AWS Microservices Architecture: Patterns, Trade-Offs, and Setup
Microservices split a single application into independently deployed services, each responsible for one specific function. On AWS, the building blocks are well-supported: API Gateway, Lambda, ECS, SQS, and SNS. But microservices also introduce real operational costs that are easy to underestimate before you commit to the architecture.
This page explains what the pattern is, when it makes sense, how a request flows through a microservices system on AWS, and how to choose between Lambda, ECS, EKS, and App Runner for each service.
The honest framing: microservices solve real problems at scale. They also create new ones. Understanding both sides is how you avoid building the wrong thing.
What microservices architecture means in plain English
Think of a restaurant. In a tiny cafe, one person takes orders, makes the food, runs it to the table, and handles the cash register. That works fine when there are five tables. When the restaurant gets busy, everything slows down because one person is the bottleneck for everything.
A larger restaurant hires separate staff: a host, waiters, chefs, a dishwasher, a cashier. Each role can be scaled independently — hire a second chef during rush hour without changing anything else. If the dishwasher calls in sick, the kitchen still runs. The downside: coordinating a team requires more communication, handoff points can fail, and managing fifteen people is harder than managing one.
Microservices apply the same idea to software. In a traditional application, all the code runs as one deployable unit — a monolith. One process handles product browsing, order processing, email notifications, and everything else.
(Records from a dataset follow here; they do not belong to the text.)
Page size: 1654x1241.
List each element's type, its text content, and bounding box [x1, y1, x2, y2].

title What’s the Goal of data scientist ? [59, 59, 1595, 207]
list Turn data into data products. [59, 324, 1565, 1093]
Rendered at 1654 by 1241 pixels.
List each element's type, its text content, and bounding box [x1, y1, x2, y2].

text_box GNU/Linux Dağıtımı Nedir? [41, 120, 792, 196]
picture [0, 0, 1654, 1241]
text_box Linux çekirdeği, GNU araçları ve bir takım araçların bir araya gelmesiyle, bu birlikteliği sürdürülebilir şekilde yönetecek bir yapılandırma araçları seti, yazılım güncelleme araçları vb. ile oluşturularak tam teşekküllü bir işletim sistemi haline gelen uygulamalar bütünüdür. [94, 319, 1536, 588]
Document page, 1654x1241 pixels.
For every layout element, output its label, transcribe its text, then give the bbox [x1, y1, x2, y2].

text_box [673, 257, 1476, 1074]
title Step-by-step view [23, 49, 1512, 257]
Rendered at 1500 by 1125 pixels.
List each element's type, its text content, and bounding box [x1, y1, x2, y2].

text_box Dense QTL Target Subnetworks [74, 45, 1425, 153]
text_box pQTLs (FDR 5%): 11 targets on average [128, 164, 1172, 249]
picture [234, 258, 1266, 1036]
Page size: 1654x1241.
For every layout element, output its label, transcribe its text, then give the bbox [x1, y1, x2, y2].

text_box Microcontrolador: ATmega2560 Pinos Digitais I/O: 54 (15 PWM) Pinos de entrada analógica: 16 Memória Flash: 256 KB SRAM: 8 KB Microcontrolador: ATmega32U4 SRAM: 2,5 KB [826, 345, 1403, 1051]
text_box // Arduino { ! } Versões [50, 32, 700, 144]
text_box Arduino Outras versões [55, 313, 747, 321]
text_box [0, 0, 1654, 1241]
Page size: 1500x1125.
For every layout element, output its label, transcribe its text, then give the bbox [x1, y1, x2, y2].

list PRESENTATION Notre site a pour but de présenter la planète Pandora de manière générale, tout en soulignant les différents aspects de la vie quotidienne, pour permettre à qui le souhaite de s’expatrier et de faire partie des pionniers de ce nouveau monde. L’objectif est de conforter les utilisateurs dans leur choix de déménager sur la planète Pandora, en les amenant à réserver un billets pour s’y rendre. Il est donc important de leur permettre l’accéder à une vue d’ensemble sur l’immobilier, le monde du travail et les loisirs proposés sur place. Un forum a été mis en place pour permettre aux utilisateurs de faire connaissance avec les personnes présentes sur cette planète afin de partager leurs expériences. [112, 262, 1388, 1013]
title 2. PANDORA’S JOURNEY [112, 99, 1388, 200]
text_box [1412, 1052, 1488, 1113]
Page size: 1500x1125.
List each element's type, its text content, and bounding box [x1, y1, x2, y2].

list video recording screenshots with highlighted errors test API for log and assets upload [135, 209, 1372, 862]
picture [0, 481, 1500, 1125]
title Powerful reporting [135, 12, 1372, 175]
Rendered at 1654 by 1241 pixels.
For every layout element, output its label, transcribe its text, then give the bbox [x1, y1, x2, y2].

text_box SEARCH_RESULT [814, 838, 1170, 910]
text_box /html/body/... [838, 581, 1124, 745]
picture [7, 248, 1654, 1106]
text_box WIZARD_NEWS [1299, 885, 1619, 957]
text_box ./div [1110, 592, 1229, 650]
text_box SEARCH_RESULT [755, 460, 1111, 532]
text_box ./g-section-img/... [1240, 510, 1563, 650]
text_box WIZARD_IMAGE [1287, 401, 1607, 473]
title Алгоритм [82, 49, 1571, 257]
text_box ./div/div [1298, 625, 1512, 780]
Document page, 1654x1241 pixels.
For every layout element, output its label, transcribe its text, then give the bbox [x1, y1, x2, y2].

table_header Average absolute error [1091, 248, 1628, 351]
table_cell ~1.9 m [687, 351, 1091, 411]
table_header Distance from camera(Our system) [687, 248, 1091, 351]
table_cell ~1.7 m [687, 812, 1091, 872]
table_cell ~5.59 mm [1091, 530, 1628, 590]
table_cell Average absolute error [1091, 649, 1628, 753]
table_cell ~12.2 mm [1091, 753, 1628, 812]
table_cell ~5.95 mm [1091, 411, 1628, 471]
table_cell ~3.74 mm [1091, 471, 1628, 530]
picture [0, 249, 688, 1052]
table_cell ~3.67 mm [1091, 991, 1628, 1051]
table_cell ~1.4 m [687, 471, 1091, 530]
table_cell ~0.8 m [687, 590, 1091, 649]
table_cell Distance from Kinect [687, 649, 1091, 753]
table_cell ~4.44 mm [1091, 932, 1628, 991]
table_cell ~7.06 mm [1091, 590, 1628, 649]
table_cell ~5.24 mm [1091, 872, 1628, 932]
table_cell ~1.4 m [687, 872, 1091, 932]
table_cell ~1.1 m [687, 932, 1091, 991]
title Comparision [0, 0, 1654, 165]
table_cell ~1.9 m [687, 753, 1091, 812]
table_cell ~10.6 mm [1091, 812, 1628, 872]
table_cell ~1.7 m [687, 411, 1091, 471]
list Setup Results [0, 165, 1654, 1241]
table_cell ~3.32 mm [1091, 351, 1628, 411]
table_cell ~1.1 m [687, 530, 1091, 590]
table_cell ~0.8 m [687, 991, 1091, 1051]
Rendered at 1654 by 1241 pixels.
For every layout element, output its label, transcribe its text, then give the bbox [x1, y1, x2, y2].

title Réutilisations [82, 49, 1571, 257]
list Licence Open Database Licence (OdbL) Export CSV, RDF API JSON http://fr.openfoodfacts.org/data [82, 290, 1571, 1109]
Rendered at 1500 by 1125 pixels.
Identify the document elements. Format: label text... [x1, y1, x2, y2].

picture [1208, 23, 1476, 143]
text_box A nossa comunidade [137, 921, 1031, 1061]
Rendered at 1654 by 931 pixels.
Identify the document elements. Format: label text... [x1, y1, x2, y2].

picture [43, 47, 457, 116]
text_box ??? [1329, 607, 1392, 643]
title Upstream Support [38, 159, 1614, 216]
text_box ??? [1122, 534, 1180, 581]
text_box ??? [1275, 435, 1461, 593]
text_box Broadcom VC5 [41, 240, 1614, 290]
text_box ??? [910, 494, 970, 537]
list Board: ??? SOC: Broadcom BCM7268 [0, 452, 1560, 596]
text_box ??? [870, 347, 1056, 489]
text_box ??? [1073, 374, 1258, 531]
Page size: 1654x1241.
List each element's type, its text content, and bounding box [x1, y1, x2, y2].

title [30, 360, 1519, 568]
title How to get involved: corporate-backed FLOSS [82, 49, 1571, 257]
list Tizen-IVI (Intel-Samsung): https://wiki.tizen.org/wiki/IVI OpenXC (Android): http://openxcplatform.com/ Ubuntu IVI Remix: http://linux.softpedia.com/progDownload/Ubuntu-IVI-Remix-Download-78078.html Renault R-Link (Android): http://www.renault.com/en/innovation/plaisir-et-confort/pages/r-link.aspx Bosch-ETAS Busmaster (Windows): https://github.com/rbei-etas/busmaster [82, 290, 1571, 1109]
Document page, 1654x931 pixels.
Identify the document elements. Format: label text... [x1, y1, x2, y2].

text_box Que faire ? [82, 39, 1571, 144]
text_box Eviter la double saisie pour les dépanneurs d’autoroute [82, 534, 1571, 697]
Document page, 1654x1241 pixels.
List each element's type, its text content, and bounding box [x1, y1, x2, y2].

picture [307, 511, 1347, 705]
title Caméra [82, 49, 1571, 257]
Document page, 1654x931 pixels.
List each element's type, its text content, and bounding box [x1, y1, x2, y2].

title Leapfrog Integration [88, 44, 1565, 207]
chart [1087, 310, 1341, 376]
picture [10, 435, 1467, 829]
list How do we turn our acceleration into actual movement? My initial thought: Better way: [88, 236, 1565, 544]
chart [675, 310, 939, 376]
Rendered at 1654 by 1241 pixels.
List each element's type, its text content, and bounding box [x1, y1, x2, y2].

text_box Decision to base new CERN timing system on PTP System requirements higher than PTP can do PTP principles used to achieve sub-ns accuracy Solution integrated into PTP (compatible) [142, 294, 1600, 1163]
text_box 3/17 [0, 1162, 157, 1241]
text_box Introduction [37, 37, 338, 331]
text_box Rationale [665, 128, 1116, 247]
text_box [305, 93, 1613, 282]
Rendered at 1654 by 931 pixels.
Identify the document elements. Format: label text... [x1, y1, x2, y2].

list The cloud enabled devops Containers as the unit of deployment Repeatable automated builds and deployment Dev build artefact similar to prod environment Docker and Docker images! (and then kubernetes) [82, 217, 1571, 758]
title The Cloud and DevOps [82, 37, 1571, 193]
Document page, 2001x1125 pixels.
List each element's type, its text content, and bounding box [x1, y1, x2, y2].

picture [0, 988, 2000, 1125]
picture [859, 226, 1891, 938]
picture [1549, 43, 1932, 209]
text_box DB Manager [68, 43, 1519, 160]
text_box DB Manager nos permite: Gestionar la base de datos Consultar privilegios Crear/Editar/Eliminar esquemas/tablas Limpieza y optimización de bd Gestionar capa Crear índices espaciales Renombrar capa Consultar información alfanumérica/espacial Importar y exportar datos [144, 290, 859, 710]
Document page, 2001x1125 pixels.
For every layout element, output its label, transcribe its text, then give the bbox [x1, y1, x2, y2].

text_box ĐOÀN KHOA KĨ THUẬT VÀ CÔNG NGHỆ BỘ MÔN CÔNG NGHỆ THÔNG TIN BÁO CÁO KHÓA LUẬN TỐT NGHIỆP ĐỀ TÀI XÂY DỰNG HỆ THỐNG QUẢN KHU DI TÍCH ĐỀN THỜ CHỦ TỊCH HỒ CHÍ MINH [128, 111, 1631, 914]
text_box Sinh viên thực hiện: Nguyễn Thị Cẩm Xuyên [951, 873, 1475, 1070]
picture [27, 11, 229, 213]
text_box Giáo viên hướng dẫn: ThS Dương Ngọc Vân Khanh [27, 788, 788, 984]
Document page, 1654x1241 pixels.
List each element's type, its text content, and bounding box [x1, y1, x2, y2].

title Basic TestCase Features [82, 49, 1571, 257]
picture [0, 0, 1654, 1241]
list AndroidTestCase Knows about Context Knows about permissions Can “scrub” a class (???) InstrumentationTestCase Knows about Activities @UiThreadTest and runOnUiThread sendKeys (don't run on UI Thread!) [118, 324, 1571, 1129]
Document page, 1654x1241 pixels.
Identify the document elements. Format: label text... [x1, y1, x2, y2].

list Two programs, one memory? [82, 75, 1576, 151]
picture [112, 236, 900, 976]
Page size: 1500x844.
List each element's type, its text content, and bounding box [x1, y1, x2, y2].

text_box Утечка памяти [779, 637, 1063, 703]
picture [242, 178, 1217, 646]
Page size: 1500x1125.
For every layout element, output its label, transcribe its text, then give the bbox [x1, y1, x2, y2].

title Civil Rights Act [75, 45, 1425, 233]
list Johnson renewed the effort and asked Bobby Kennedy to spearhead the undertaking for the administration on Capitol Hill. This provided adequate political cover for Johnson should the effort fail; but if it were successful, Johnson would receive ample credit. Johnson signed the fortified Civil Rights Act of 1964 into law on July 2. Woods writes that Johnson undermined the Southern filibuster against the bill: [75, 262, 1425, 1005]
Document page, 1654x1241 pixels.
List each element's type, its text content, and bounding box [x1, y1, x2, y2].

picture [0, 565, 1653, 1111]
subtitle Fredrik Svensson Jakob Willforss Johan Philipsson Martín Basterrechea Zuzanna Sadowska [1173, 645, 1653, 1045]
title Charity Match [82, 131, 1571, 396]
In a microservices architecture, each of those responsibilities becomes a separate service with its own deployment, its own database, and its own scaling configuration. They communicate over the network instead of through in-process function calls.
The benefit: if the notification service crashes, orders still process. If the product catalog needs to handle a traffic spike, you scale just that service. Teams can own and deploy their service independently without coordinating every release. These benefits are real, but they require a more complex infrastructure to realise. Designing for high availability across independent services is harder than designing a single resilient process, because you now have network calls, partial failures, and distributed state to manage.
When to use microservices — and when not to
Microservices are not the right default. Most projects start too small and too uncertain to benefit from the overhead.
Microservices are a good fit when:
- Different parts of the system have meaningfully different scaling requirements
- Multiple teams need to deploy independently without coordinating releases
- A specific component needs a different runtime or technology from the rest
- A failure in one part of the system should not take down the whole application
- The product is mature enough that the domain boundaries are well understood
A monolith is the better choice when:
- You are building something new and don’t yet know where the natural service boundaries are
- Your team is small — fewer than five engineers
- Traffic is modest and uniform; no component needs to scale independently
- You want to move fast without managing distributed systems complexity
- You are still validating the product idea
The monolith-first rule Build a well-structured modern cloud application as a monolith with clean internal boundaries. Extract services when a concrete problem — not a theoretical future concern — justifies the overhead. Most successful microservices architectures started as monoliths that were split apart once the team understood the domain.
How microservices architecture works on AWS
A typical request flow through a microservices system on AWS:
- Client request. A browser or mobile app sends an HTTP request to an Application Load Balancer or API Gateway, which is the public-facing entry point for all services.
- Authentication. A Lambda authorizer or Cognito authorizer validates the request before it reaches any backend service.
- Routing. The load balancer or API Gateway routes the request to the correct service based on the path:
/products/*goes to the Product Service,/orders/*goes to the Order Service. - Service compute. Each service runs on its own compute. Lambda suits event-driven or bursty services. ECS/Fargate suits steady-traffic containers. EKS suits Kubernetes-managed workloads.
- Async messaging. When the Order Service completes a purchase, it publishes an event to SNS. The Notification Service and the Inventory Service each subscribe and react independently, without the Order Service knowing or caring which consumers exist. This is event-driven architecture applied to microservices.
- Per-service data ownership. Each service reads and writes to its own database. The Order Service has its own RDS instance. The Product Service has its own. No service queries another service’s database directly.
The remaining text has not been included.